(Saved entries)

# # # # #

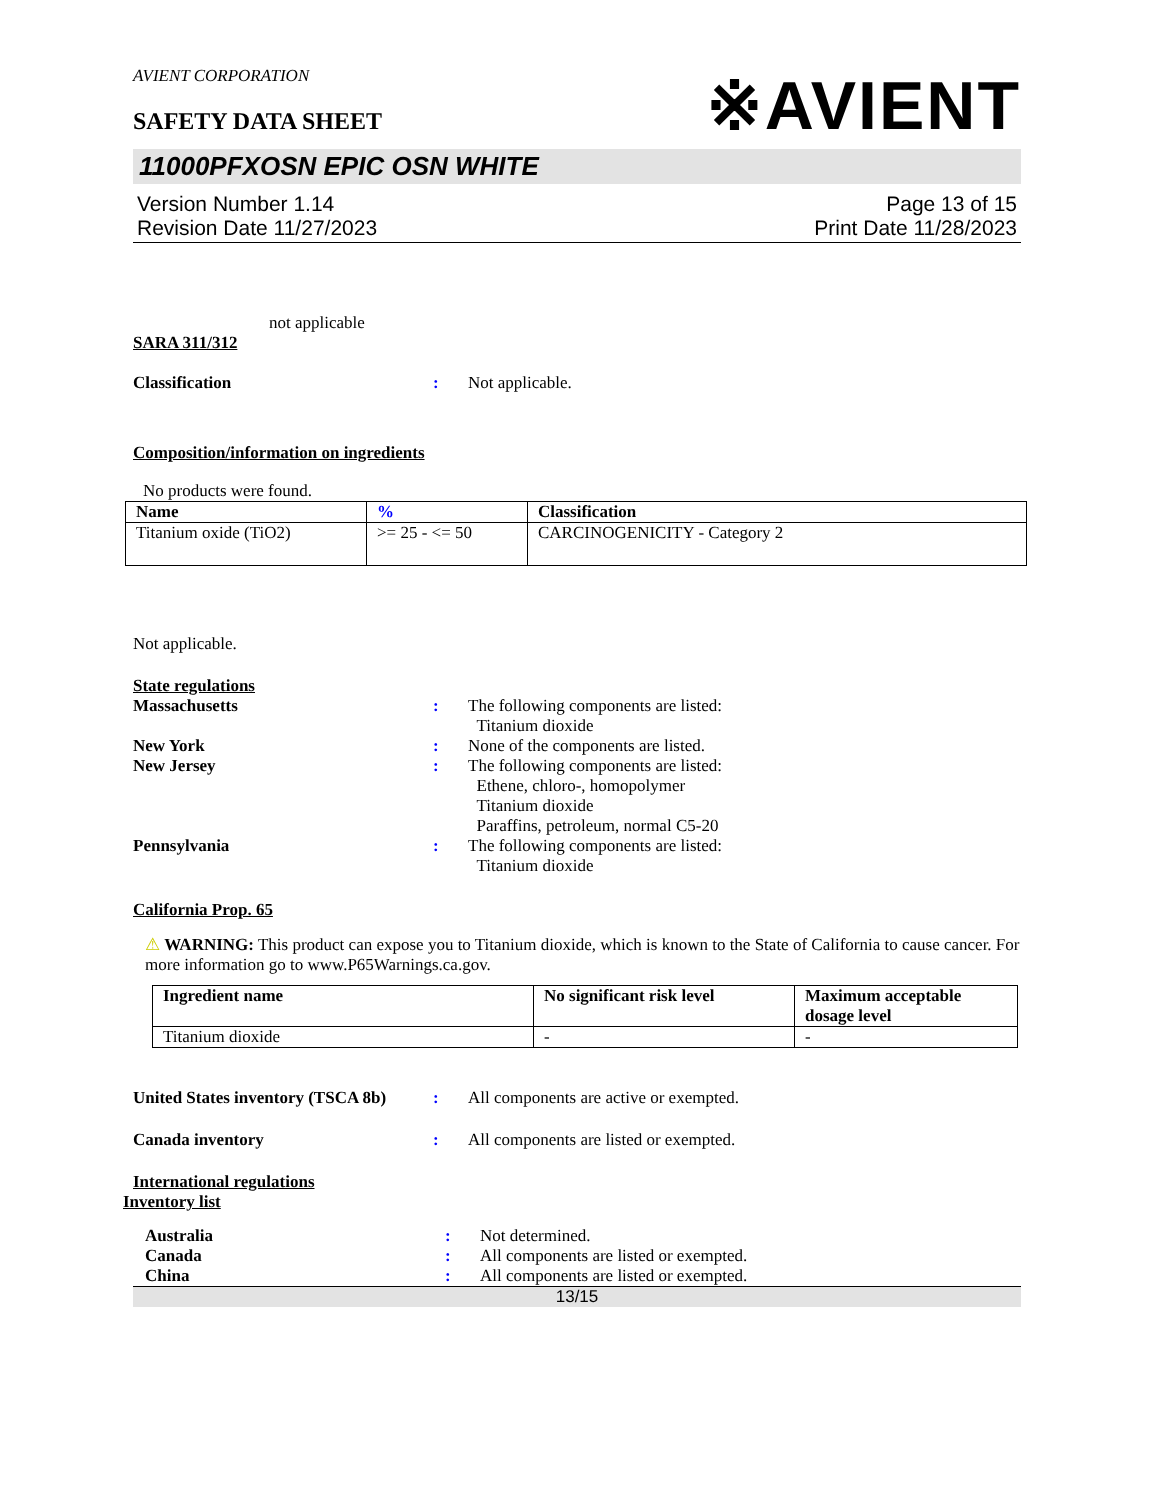※AVIENT
AVIENT CORPORATION
SAFETY DATA SHEET
11000PFXOSN EPIC OSN WHITE
Version Number 1.14
Revision Date 11/27/2023
Page 13 of 15
Print Date 11/28/2023
not applicable
SARA 311/312
Classification : Not applicable.
Composition/information on ingredients
No products were found.
| Name | % | Classification |
| --- | --- | --- |
| Titanium oxide (TiO2) | >= 25 - <= 50 | CARCINOGENICITY - Category 2 |
Not applicable.
State regulations
Massachusetts : The following components are listed:
Titanium dioxide
New York : None of the components are listed.
New Jersey : The following components are listed:
Ethene, chloro-, homopolymer
Titanium dioxide
Paraffins, petroleum, normal C5-20
Pennsylvania : The following components are listed:
Titanium dioxide
California Prop. 65
⚠ WARNING: This product can expose you to Titanium dioxide, which is known to the State of California to cause cancer. For more information go to www.P65Warnings.ca.gov.
| Ingredient name | No significant risk level | Maximum acceptable dosage level |
| --- | --- | --- |
| Titanium dioxide | - | - |
United States inventory (TSCA 8b)
: All components are active or exempted.
Canada inventory : All components are listed or exempted.
International regulations
Inventory list
Australia : Not determined.
Canada : All components are listed or exempted.
China : All components are listed or exempted.
13/15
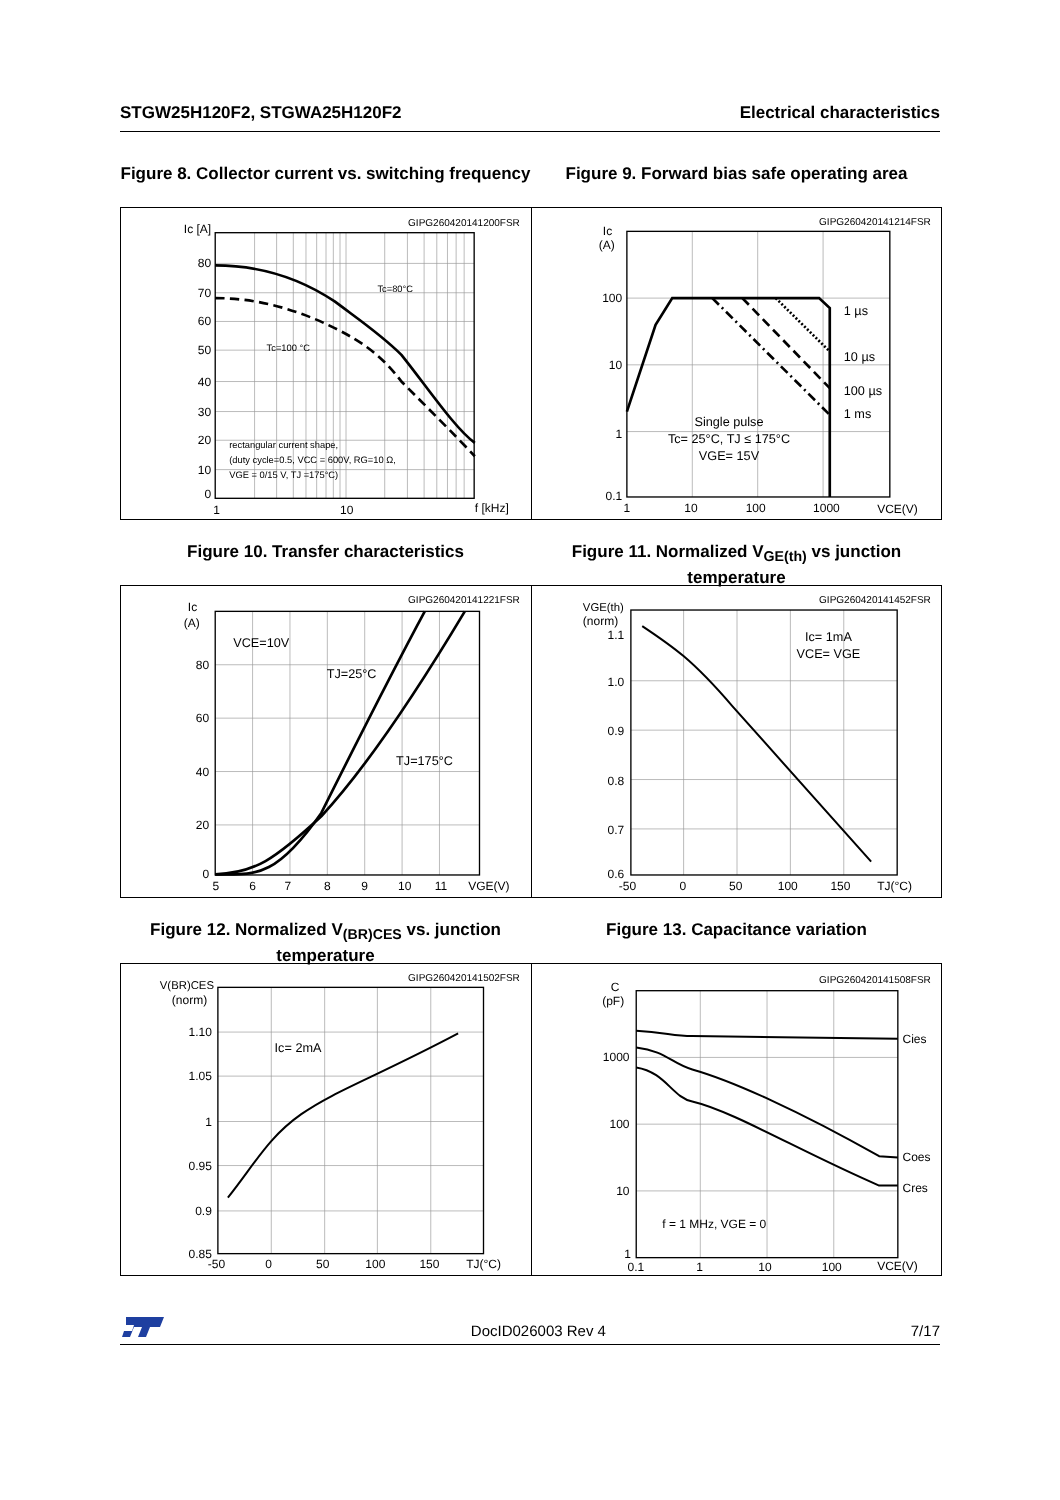STGW25H120F2, STGWA25H120F2 Electrical characteristics
Figure 8. Collector current vs. switching frequency
GIPG260420141200FSR
Ic [A]
Tc=80°C
Tc=100 °C
rectangular current shape,
(duty cycle=0.5, VCC = 600V, RG=10 Ω,
VGE = 0/15 V, TJ =175°C)
80
70
60
50
40
30
20
10
0
1
10
f [kHz]
Figure 9. Forward bias safe operating area
GIPG260420141214FSR
Ic
(A)
1 µs
10 µs
100 µs
1 ms
Single pulse
Tc= 25°C, TJ ≤ 175°C
VGE= 15V
100
10
1
0.1
1
10
100
1000
VCE(V)
Figure 10. Transfer characteristics
GIPG260420141221FSR
Ic
(A)
VCE=10V
TJ=25°C
TJ=175°C
80
60
40
20
0
5
6
7
8
9
10
11
VGE(V)
Figure 11. Normalized V<sub>GE(th)</sub> vs junction temperature
GIPG260420141452FSR
VGE(th)
(norm)
Ic= 1mA
VCE= VGE
1.1
1.0
0.9
0.8
0.7
0.6
-50
0
50
100
150
TJ(°C)
Figure 12. Normalized V<sub>(BR)CES</sub> vs. junction temperature
GIPG260420141502FSR
V(BR)CES
(norm)
Ic= 2mA
1.10
1.05
1
0.95
0.9
0.85
-50
0
50
100
150
TJ(°C)
Figure 13. Capacitance variation
GIPG260420141508FSR
C
(pF)
Cies
Coes
Cres
f = 1 MHz, VGE = 0
1000
100
10
1
0.1
1
10
100
VCE(V)
DocID026003 Rev 4 7/17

# # # # #

What is being asked
Look over the records. Copy the lines that include the word "Date".

Written answer
Revision Date 11/27/2023
Print Date 11/28/2023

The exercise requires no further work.